Two stories about the slope of the power-law curve; both drawn from a delightfully rich book about the suburbs that I’m reading.
First, steam engines.
Steam engine trains were slow to attain speed and then they were slow to decelerate. Cities in the Eastern United States developed railroad suburbs at one point in the 19th century. Developers would buy up land on the periphery, build a railroad line and then sell the fantasy of suburban living to the well to do. The nature of steam engines meant that the stations on these lines were pretty far apart; often 2-4 miles apart. Residents around each village would walk to the station so the developments appeared as beads along the line with gaps between that remained undeveloped.
Second, city size.
The largest city in the United States is … Anchorage Alaska!

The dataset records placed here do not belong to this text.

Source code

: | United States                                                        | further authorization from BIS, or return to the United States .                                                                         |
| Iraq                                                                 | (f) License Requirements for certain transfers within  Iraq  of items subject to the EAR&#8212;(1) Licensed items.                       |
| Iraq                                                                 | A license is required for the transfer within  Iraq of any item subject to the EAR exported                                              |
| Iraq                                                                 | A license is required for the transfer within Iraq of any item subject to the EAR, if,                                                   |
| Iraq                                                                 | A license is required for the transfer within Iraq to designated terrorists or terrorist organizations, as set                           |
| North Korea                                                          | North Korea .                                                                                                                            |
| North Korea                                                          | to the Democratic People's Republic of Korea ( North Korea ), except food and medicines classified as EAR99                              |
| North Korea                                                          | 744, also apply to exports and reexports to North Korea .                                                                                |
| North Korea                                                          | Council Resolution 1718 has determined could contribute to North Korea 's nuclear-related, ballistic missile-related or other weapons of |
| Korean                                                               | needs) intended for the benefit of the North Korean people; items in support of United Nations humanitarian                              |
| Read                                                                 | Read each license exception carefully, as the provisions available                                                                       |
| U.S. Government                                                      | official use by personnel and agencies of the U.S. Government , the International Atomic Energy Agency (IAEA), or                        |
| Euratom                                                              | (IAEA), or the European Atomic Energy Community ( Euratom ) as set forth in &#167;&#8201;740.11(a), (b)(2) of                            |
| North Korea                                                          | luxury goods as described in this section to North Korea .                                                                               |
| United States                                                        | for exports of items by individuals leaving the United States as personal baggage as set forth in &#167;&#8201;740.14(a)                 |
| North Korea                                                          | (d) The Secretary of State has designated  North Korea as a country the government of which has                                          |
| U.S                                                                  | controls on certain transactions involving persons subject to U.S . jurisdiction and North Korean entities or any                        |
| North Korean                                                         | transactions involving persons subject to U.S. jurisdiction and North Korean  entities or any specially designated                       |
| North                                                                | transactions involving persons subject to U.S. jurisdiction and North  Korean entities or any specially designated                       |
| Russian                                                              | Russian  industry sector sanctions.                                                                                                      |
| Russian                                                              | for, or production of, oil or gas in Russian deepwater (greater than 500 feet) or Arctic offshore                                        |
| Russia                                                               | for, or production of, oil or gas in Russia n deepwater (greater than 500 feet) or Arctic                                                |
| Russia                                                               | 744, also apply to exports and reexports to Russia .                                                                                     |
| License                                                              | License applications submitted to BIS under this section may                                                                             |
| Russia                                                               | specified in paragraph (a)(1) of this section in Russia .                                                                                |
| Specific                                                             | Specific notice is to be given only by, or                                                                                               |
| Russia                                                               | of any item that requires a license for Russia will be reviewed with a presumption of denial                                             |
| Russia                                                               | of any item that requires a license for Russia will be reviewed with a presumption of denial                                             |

The presumption in the 18th and 19th century was that the destiny of a successfully village was to become a city. That villages were seeds that grew into mighty cities. The states arranged their laws to enable this presumably natural evolution. As a village grew it would fill out some forms, petition the state, and mature to the next level of status. Each status brought with it more governance powers.
At the same time growing cities would absorb their peripheries. A thriving city would annex the periphery to provide additional space as the city expanded. The platform of services provided by the city (sewage, water, paved streets, police, education, economics…) provided an attractive force. A crisis in the service infrastructure of the peripheral communities might accelerate the condensation; riots on the periphery, water supply problems, etc. Sometimes the developers and their transportation overlays drove the process. They wanted the promise of city services in their brochure, so they would push for annexation.
Starting with Brookline in Boston this all changed. As the cities expanded they began to reach the railroad suburbs. The railroad suburbs were run by a very wealthy class. Since the wealthy needed support services and there was little alternative transportation the working class lived adjacent to their employers. For these communities the spreading urban periphery looked pretty threatening. They weren’t being offered union with the thriving downtown; they were being offered union with the rough unfinished edges.
So when the time came in the natural order of things for the city to annex these well off parts of the periphery these well connected communities declined. Brookline was the first. In many parts of the country that turned out to be reasonably easy to do. All they had to do was petition the state to move up a notch or two on the evolutionary ladder toward becoming a city.
The result was east coast cities were soon encircled by a choker of small incorporated villages. The cities stopped growing.
Historically annexation is the single largest means of increasing a city’s population. Cities in parts of the country that didn’t suffer this pattern have kept growing and thus a city like Houston has grown a lot while older cities like Boston haven’t. For reasons that I’m totally unaware of Anchorage is really vast, in land area.
I see this thru the lens of the power-law distribution. First that the technology of the steam engine frustrated condensation. Secondly that a happenstance of governance coupled with the legacy of the railroad suburbs frustrated the condensation of the cities.
The trade off made in these condensation stories is always between the efficiency of a unified standard versus the diversity of a mess of different standards. There is an interesting tail to tell about how these cities who’s growth was frustrated sought out means to work around the inefficiencies it created. Regional authorities began to emerge; for example regional water, school, trash, police districts. These are substitutes for city governance. In some cases the state became the locus for provisioning the platform of necessary services.